Por la Hermana Honora Nicholson
Hoy celebramos la fiesta de María Magdalena, la mujer cuyo lugar en el círculo de amigos de Jesús fue atestiguado por los cuatro evangelios y cuyo apostolado es igual en todo sentido al de Pedro y Pablo. Sin embargo, a diferencia de Pedro, María nunca negó a Jesús y, a diferencia de Pablo, nunca lo persiguió. La Iglesia primitiva le otorgó el título de Apóstol de Apóstoles, siendo la primera en recibir la misión directa del Señor Resucitado para ir a predicar el Evangelio[1].

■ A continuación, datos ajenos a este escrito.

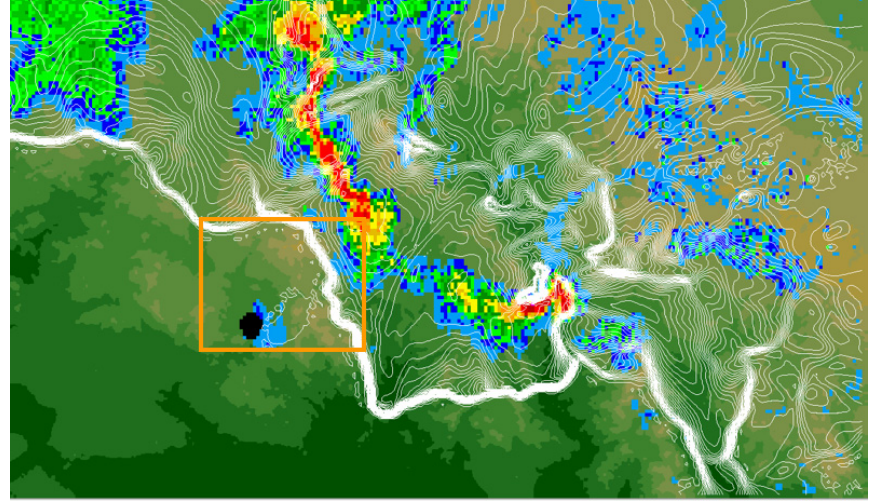
Figure 7. Same as for Figure 5 but valid for 1500 LST.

Hay mucho que decir sobre María Magdalena y, mientras somos testigos de una masacre tras otra, pienso que su mensaje actual tiene que ver con la belleza de su amistad y su amor por Jesús. Es la belleza de su presencia al pie de la cruz que, como escribe Elizabeth Johnson en She Who Is, «…es un sacramento de la propia fidelidad de Dios a Jesús moribundo, un testigo fiel de la esperanza de que no está totalmente abandonado». La de María es la belleza de un amor que «envuelve al que sufre para soportar el dolor… saber que no estamos abandonados marca la diferencia». Es la belleza y la ternura del dolor y el quebranto que la llevaron al sepulcro antes del amanecer buscando un bálsamo para su corazón destrozado.
La belleza, la auténtica belleza, desata el anhelo del corazón humano, el profundo deseo de conocer, de amar, de ir hacia el otro. Es lo que inspira lo mejor de nosotros. Esta es, para mí, la belleza del anhelo que atrajo a María Magdalena al sepulcro, donde se encontró con que el que se había apoderado de su corazón, el que había vencido a la muerte.
Una película que vi hace poco llamaba a este tipo de belleza, belleza inesperada[2]. Uno de los personajes de la película, interpretado por Helen Mirren, acompaña a una joven madre que se encuentra frente a la habitación de hospital donde yace su hija moribunda. La hija tiene seis años y padece una rara forma de cáncer. Después de ofrecer sus condolencias, Helen Mirren le dice a la mujer: «En medio de tu dolor y tu pena, intenta recordar que debes buscar la belleza inesperada». Con ello se refiere a la belleza que acompaña a la tristeza y a la pérdida. Se refería a la belleza del amor inquebrantable de esta madre, que no se acobardó ante su dolor, sino que permaneció firmemente al lado de su hija mientras ésta exhalaba su último aliento.
Poco después del trágico tiroteo en Uvalde, Texas, escuché la entrevista a un médico de urgencias de la ciudad en The Daily, un podcast del New York Times. Después de que el médico compartiera el horror y la devastación de tratar a algunos de los niños que fueron llevados al departamento de emergencias ese día, el reportero le preguntó: «¿Qué recordará de este evento?» Tras una breve pausa, el médico respondió: «Mientras viva, nunca olvidaré la belleza de los rostros de los demás médicos y enfermeras que se volcaron en amor para salvar a esos niños».
Esta es la belleza del amor de María Magdalena, un amor implacable que no renuncia a la vida, un amor que busca al amado incluso en un lugar de muerte y le escucha decir su nombre con ternura. Es esta belleza la que nos da esperanza; es esta belleza la que nos salvará.
«‘Dinos, María, ¿qué saliste a ver?’
‘La gloria de la resurrección…
Cristo, mi esperanza, ha resucitado.
Va delante, nos guía hacia Galilea’».